SELECTED PASSAGE:
= = = =

IIS7 Integrated Pipeline: Interaction between maxConcurrentRequestsPerCPU and requestsQueueLimit settings

redcalx picture redcalx · Jan 19, 2011 · Viewed 9.5k times · Source

Firstly there's a great overview of the IIS7 HTTP request lifecycle and various settings that affect performance here:

ASP.NET Thread Usage on IIS 7.0 and 6.0

Very specifically though, in dotNet 4 the defaults for maxConcurrentRequestsPerCPU and requestsQueueLimit are set to 5000. E.g. equivalent to: (in aspnet.config):

<system.web>
   <applicationPool 
      maxConcurrentRequestsPerCPU="5000" 
      maxConcurrentThreadsPerCPU="0" 
      requestQueueLimit="5000" /> (** see note below)
</system.web>

Seems to me that on a multi-CPU/core server the requestQueueLimit here will always be invoked well berfore the 'perCPU' limit. Thus, if a max of 5000 requests per CPU is what you actually want then I would expect that the requestQueueLimit needs to be increased to 5000 * CPUCount or just disabled altogether.

Is my interpretation correct? If so can I disable requestQueueLimit? (set it to zero?). The documentation on this setting doesn't appear to address this question (so maybe I'm missing something or misreading?)

** side note from the above article: The requestQueueLimit is poorly named. It actually limits the maximum number of requests that can be serviced by ASP.NET concurrently. This includes both requests that are queued and requests that are executing. If the "Requests Current" performance counter exceeds requestQueueLimit, new incoming requests will be rejected with a 503 status code)

Answer

Thomas picture Thomas · Jan 26, 2011

***Is my interpretation correct?

Yes, if you want to execute more than 5000 requests concurrently, you'll need to increase the requestQueueLimit. The requestQueueLimit restricts the total number of requests in the system. Due to its legacy, it is actually the total number of requests in the system, and not the number of requests in some queue. It's goal is to prevent the server from toppling over due to lack of physical memory, virtual memory, etc. When the limit is reached, incoming requests will receive a quick 503 "Server Too Busy" response. By the way, the current number of requests in the system is exposed by the "ASP.NET\Requests Current" performance counter.

***can I disable requestQueueLimit? (set it to zero?)

You can effectively disable it by setting it to a large value, like 50000. You must set the value in the aspnet.config fileI doubt your server can handle 50000 concurrent requests, but if so, then double that. Setting it to zero will not disable it...oddly, it means no more than one request can execute concurrently.

By the way, it looks like there is a bug in v4. For integrated mode, it only successfully reads the value of requestQueueLimit if it is configured in the aspnet.config file as described on MSDN. For some reason, v4 was not reading it from machine.config when I experimented with it a little bit ago.

= = = =

Multi-view scene reconstruction data:
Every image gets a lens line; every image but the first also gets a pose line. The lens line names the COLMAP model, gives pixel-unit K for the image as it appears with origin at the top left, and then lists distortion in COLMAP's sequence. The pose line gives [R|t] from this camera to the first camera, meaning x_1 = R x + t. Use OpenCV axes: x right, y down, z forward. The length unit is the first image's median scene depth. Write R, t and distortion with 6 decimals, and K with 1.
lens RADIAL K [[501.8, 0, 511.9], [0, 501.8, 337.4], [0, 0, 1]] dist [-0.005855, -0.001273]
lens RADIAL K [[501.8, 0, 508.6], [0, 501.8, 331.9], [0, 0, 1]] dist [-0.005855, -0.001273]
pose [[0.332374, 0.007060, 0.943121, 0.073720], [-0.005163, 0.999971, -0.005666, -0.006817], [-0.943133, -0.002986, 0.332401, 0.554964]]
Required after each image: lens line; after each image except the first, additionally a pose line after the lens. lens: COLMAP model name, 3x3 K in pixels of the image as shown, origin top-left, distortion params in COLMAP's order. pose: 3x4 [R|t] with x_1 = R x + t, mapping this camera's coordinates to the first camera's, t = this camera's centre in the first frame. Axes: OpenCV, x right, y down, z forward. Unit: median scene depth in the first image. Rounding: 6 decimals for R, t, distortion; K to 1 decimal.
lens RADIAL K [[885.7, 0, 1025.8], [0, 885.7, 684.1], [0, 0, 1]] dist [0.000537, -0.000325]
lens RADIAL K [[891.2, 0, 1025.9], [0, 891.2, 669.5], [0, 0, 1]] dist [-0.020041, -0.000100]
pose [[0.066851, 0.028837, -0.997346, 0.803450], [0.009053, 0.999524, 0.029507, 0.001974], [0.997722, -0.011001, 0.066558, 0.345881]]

= = = =

TASK:
Answer these questions using the IIS7 settings discussion.
1. What default value does dotNet 4 use for maxConcurrentRequestsPerCPU and requestQueueLimit?
2. What status code do new incoming requests receive once the requestQueueLimit is reached?
3. What happens when requestQueueLimit is set to zero?

ANSWER TO THIS EXERCISE:
1. 5000.
2. 503 ("Server Too Busy").
3. No more than one request can execute concurrently.